→ The task: Swap each "ZEROUNO Informatica" in the lines below for "ZEROUNO Software" and give the lines back with everything else unchanged. Leave the pictures out of your answer.

→ Data extracts:
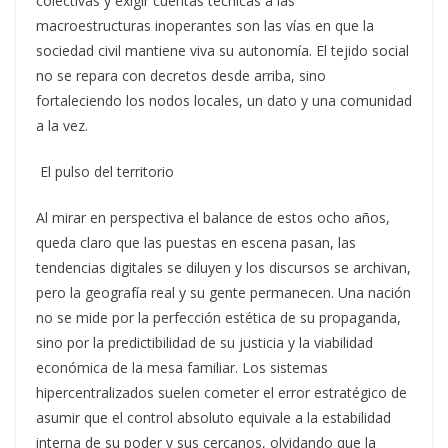
colectivas y exigir cuentas técnicas a las
macroestructuras inoperantes son las vías en que la
sociedad civil mantiene viva su autonomía. El tejido social
no se repara con decretos desde arriba, sino
fortaleciendo los nodos locales, un dato y una comunidad
a la vez.
El pulso del territorio
Al mirar en perspectiva el balance de estos ocho años,
queda claro que las puestas en escena pasan, las
tendencias digitales se diluyen y los discursos se archivan,
pero la geografía real y su gente permanecen. Una nación
no se mide por la perfección estética de su propaganda,
sino por la predictibilidad de su justicia y la viabilidad
económica de la mesa familiar. Los sistemas
hipercentralizados suelen cometer el error estratégico de
asumir que el control absoluto equivale a la estabilidad
interna de su poder y sus cercanos, olvidando que la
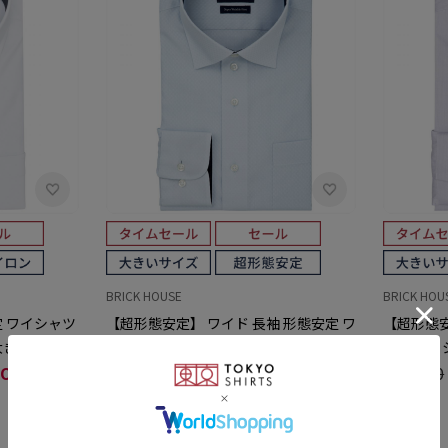
BRICK HOUSE
BRICK HOU
定 ワイシャツ
【超形態安定】 ワイド 長袖 形態安定 ワ
【超形態安
大きいサイズ
イシャツ 大きいサイズ
安定 ワイ
OFF)
￥5,940
￥3,951(33%OFF)
￥5,940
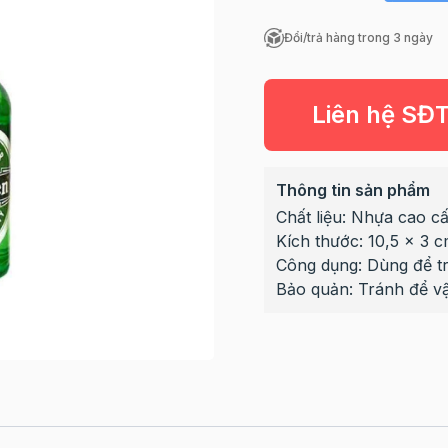
Đổi/trả hàng trong 3 ngày
Liên hệ SĐ
Thông tin sản phẩm
Chất liệu: Nhựa cao c
Kích thước: 10,5 x 3 
Công dụng: Dùng để tra
Bảo quản: Tránh để v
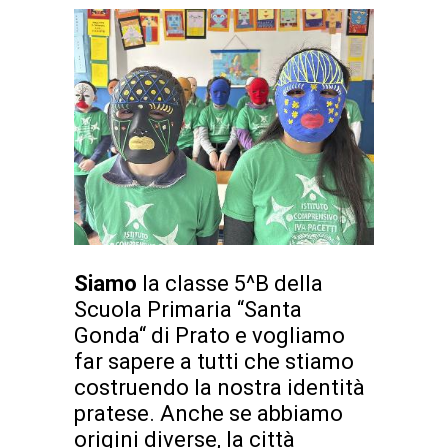
Siamo
la classe 5^B della
Scuola Primaria “Santa
Gonda“ di Prato e vogliamo
far sapere a tutti che stiamo
costruendo la nostra identità
pratese. Anche se abbiamo
origini diverse, la città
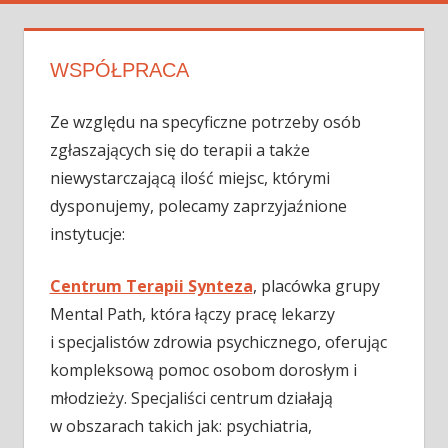
WSPÓŁPRACA
Ze względu na specyficzne potrzeby osób
zgłaszających się do terapii a także
niewystarczającą ilość miejsc, którymi
dysponujemy, polecamy zaprzyjaźnione
instytucje:
Centrum Terapii Synteza
, placówka grupy
Mental Path, która łączy pracę lekarzy
i specjalistów zdrowia psychicznego, oferując
kompleksową pomoc osobom dorosłym i
młodzieży. Specjaliści centrum działają
w obszarach takich jak: psychiatria,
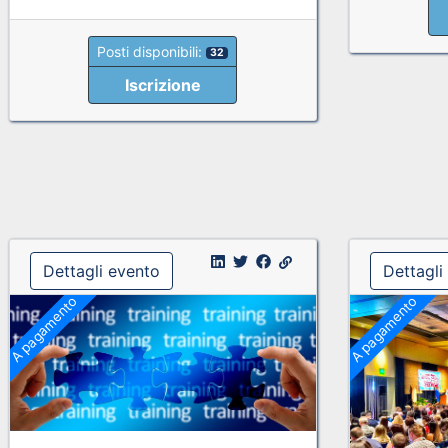
Posti disponibili:
32
Iscrizione
Dettagli evento
Dettagli
A pagamento
A pagamento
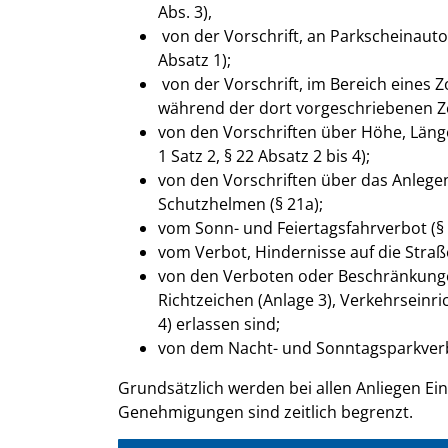
Abs. 3),
von der Vorschrift, an Parkscheinauto
Absatz 1);
von der Vorschrift, im Bereich eines 
während der dort vorgeschriebenen Zei
von den Vorschriften über Höhe, Läng
1 Satz 2, § 22 Absatz 2 bis 4);
von den Vorschriften über das Anlege
Schutzhelmen (§ 21a);
vom Sonn- und Feiertagsfahrverbot (§ 
vom Verbot, Hindernisse auf die Straße
von den Verboten oder Beschränkungen
Richtzeichen (Anlage 3), Verkehrseinr
4) erlassen sind;
von dem Nacht- und Sonntagsparkverbo
Grundsätzlich werden bei allen Anliegen Ei
Genehmigungen sind zeitlich begrenzt.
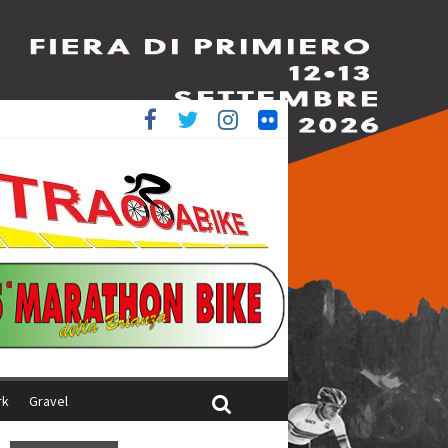
ed è 4^
aliani
rk
Gravel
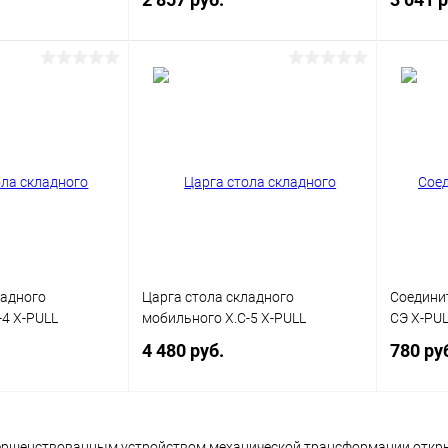
корзину
В корзину
ик
Сравнение
Купить в 1 клик
Сравнение
Купит
В наличии
В избранное
В наличии
В изб
Цвет
Цвет
ладного
Царга стола складного
Соедини
-4 X-PULL
мобильного X.C-5 X-PULL
СЭ X-PU
4 480 руб.
780 ру
корзину
В корзину
овершенствованным устройством механической трансформации откр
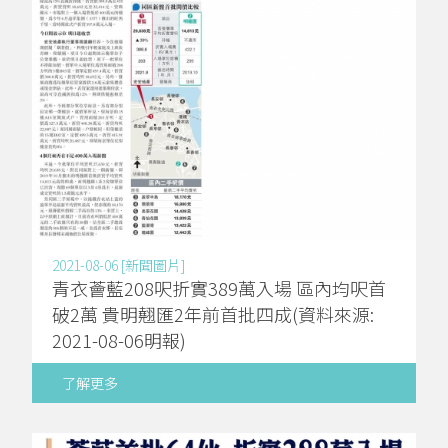
2021-08-06 [新聞圖片]
青衣薈藍208呎折實389萬入場 區內均呎首
破2萬 貴明翹匯2年前首批四成(資料來源:
2021-08-06明報)
了解更多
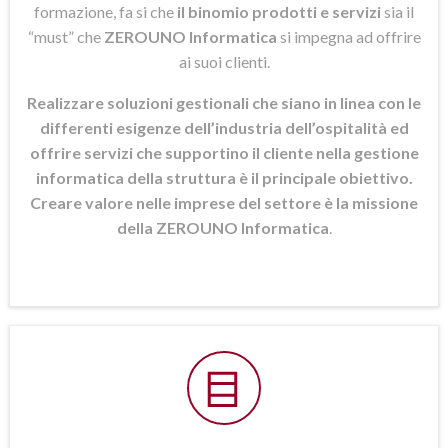
formazione, fa si che
il binomio prodotti e servizi
sia il
“must” che
ZEROUNO Informatica
si
impegna ad offrire
ai suoi clienti.
Realizzare soluzioni gestionali che siano in linea con le
differenti esigenze dell’industria dell’ospitalità ed
offrire servizi che supportino il cliente nella gestione
informatica della struttura è il principale obiettivo.
Creare valore nelle imprese del settore è la missione
della ZEROUNO Informatica
.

→ Result:
colectivas y exigir cuentas técnicas a las
macroestructuras inoperantes son las vías en que la
sociedad civil mantiene viva su autonomía. El tejido social
no se repara con decretos desde arriba, sino
fortaleciendo los nodos locales, un dato y una comunidad
a la vez.
El pulso del territorio
Al mirar en perspectiva el balance de estos ocho años,
queda claro que las puestas en escena pasan, las
tendencias digitales se diluyen y los discursos se archivan,
pero la geografía real y su gente permanecen. Una nación
no se mide por la perfección estética de su propaganda,
sino por la predictibilidad de su justicia y la viabilidad
económica de la mesa familiar. Los sistemas
hipercentralizados suelen cometer el error estratégico de
asumir que el control absoluto equivale a la estabilidad
interna de su poder y sus cercanos, olvidando que la
BRICK HOUSE
BRICK HOU
定 ワイシャツ
【超形態安定】 ワイド 長袖 形態安定 ワ
【超形態安
大きいサイズ
イシャツ 大きいサイズ
安定 ワイ
OFF)
￥5,940
￥3,951(33%OFF)
￥5,940
Đổi/trả hàng trong 3 ngày
Liên hệ SĐ
Thông tin sản phẩm
Chất liệu: Nhựa cao c
Kích thước: 10,5 x 3 
Công dụng: Dùng để tra
Bảo quản: Tránh để v
Siamo
la classe 5^B della
Scuola Primaria “Santa
Gonda“ di Prato e vogliamo
far sapere a tutti che stiamo
costruendo la nostra identità
pratese. Anche se abbiamo
origini diverse, la città
WSPÓŁPRACA
Ze względu na specyficzne potrzeby osób
zgłaszających się do terapii a także
niewystarczającą ilość miejsc, którymi
dysponujemy, polecamy zaprzyjaźnione
instytucje:
Centrum Terapii Synteza
, placówka grupy
Mental Path, która łączy pracę lekarzy
i specjalistów zdrowia psychicznego, oferując
kompleksową pomoc osobom dorosłym i
młodzieży. Specjaliści centrum działają
w obszarach takich jak: psychiatria,
Posti disponibili:
32
Iscrizione
Dettagli evento
Dettagli
A pagamento
A pagamento
Abs. 3),
von der Vorschrift, an Parkscheinauto
Absatz 1);
von der Vorschrift, im Bereich eines 
während der dort vorgeschriebenen Zei
von den Vorschriften über Höhe, Läng
1 Satz 2, § 22 Absatz 2 bis 4);
von den Vorschriften über das Anlege
Schutzhelmen (§ 21a);
vom Sonn- und Feiertagsfahrverbot (§ 
vom Verbot, Hindernisse auf die Straße
von den Verboten oder Beschränkungen
Richtzeichen (Anlage 3), Verkehrseinr
4) erlassen sind;
von dem Nacht- und Sonntagsparkverbo
Grundsätzlich werden bei allen Anliegen Ei
Genehmigungen sind zeitlich begrenzt.
ed è 4^
aliani
rk
Gravel
корзину
В корзину
ик
Сравнение
Купить в 1 клик
Сравнение
Купит
В наличии
В избранное
В наличии
В изб
Цвет
Цвет
ладного
Царга стола складного
Соедини
-4 X-PULL
мобильного X.C-5 X-PULL
СЭ X-PU
4 480 руб.
780 ру
корзину
В корзину
овершенствованным устройством механической трансформации откр
2021-08-06 [新聞圖片]
青衣薈藍208呎折實389萬入場 區內均呎首
破2萬 貴明翹匯2年前首批四成(資料來源:
2021-08-06明報)
了解更多
formazione, fa si che
il binomio prodotti e servizi
sia il
“must” che
ZEROUNO Software
si
impegna ad offrire
ai suoi clienti.
Realizzare soluzioni gestionali che siano in linea con le
differenti esigenze dell’industria dell’ospitalità ed
offrire servizi che supportino il cliente nella gestione
informatica della struttura è il principale obiettivo.
Creare valore nelle imprese del settore è la missione
della ZEROUNO Software
.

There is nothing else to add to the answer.